Stamattina mi sveglio nel nostro grande letto vuoto. Senza pensare a null’altro e dato che  i nostri figli sono in mani sicure, vado a correre per un po’. Mentre lo faccio, ascolto le parole in inglese di Anthony De Mello, gesuita, psicoterapeuta e scrittore indiano, che ho “conosciuto” tanti anni fa grazie a quel Francesco che ringrazio per ciò che sta facendo per me in questo periodo della mia vita.

Una volta rientrato, dopo aver fatto gli altri esercizi, quelli che mi aiutano a stare bene nella mente e nello spirito, mi metto a cercare quel libro che contiene la trascrizione in italiano di quello che ho ascoltato poco prima e mi viene voglia di leggere a voce alta quelle riflessioni sulla rinuncia, perché “nemmeno la rinuncia è la soluzione giusta. Quando si rinuncia a qualcosa, si rimane per sempre legati all’oggetto della rinuncia“.

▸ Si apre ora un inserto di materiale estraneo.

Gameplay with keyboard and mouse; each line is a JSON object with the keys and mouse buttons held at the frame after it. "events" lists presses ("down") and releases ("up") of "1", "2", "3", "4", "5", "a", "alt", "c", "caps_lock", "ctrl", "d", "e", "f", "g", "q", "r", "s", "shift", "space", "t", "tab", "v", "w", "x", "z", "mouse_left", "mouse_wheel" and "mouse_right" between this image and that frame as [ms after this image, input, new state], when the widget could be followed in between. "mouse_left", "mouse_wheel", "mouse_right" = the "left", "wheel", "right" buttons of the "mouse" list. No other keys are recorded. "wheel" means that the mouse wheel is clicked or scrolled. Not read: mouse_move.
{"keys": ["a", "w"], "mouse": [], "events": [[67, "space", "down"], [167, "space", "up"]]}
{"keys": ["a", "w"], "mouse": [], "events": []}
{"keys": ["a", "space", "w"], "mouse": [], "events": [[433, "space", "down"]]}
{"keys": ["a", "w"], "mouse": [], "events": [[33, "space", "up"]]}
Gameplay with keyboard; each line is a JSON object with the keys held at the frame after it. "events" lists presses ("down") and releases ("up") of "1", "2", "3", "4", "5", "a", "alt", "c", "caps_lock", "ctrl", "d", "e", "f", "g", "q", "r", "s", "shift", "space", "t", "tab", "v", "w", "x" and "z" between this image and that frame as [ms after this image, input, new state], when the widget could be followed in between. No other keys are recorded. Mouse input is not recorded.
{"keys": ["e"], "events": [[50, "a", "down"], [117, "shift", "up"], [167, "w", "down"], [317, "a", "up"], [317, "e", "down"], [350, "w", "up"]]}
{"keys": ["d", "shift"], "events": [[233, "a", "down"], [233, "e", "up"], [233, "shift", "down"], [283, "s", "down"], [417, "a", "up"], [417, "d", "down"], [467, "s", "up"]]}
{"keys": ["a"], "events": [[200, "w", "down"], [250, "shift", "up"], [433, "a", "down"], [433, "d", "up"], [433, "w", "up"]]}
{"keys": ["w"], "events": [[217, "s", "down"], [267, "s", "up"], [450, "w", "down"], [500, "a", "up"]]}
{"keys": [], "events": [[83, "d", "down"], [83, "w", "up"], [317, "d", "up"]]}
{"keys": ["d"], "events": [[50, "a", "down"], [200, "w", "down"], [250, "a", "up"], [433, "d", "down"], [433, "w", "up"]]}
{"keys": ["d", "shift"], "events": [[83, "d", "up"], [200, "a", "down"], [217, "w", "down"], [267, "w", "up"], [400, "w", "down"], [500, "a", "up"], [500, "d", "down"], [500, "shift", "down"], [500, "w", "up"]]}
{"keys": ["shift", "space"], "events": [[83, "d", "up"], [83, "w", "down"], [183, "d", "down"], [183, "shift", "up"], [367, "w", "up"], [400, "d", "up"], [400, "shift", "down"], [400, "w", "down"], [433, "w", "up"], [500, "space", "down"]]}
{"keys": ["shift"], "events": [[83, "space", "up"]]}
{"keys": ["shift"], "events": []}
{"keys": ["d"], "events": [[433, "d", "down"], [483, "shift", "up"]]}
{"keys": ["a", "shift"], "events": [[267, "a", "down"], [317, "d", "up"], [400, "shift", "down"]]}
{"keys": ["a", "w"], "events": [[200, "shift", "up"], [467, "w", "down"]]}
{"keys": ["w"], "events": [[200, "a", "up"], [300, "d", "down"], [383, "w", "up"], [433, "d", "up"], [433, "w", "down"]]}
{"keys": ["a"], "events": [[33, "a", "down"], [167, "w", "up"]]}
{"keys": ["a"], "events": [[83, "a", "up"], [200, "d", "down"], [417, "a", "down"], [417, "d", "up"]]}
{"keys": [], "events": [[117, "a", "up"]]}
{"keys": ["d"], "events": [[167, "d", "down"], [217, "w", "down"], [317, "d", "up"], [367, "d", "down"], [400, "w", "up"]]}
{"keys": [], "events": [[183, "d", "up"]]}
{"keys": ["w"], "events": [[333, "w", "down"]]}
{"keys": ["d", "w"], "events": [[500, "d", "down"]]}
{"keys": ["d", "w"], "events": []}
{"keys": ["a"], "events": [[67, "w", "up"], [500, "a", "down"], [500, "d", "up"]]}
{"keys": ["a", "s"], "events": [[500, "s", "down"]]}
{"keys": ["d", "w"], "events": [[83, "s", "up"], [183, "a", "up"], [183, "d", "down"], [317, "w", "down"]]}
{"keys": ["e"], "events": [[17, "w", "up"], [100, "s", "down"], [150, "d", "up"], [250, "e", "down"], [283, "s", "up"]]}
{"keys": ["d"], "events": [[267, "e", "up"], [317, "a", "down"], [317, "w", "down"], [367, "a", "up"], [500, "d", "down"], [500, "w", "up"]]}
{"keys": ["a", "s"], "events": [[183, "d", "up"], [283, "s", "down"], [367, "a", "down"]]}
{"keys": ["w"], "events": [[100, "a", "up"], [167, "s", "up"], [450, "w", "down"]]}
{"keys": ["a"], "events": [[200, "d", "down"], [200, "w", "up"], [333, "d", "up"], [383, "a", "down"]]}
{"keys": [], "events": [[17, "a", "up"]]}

Qualunque cosa io abbia letto, scritto, ascoltato e fatto finora, non mi ha ancora fatto cambiare idea su alcune cose, perciò accoglierò i miei demoni, perché, come dice De Mello, combattendo contro di essi, non farò altro che dar loro potere e l’unico modo per uscirne è non lasciarsi ingannare...

Nell’audio 29 (Extra 08) un brano dal libro “Messaggio per un’aquila che si crede un pollo”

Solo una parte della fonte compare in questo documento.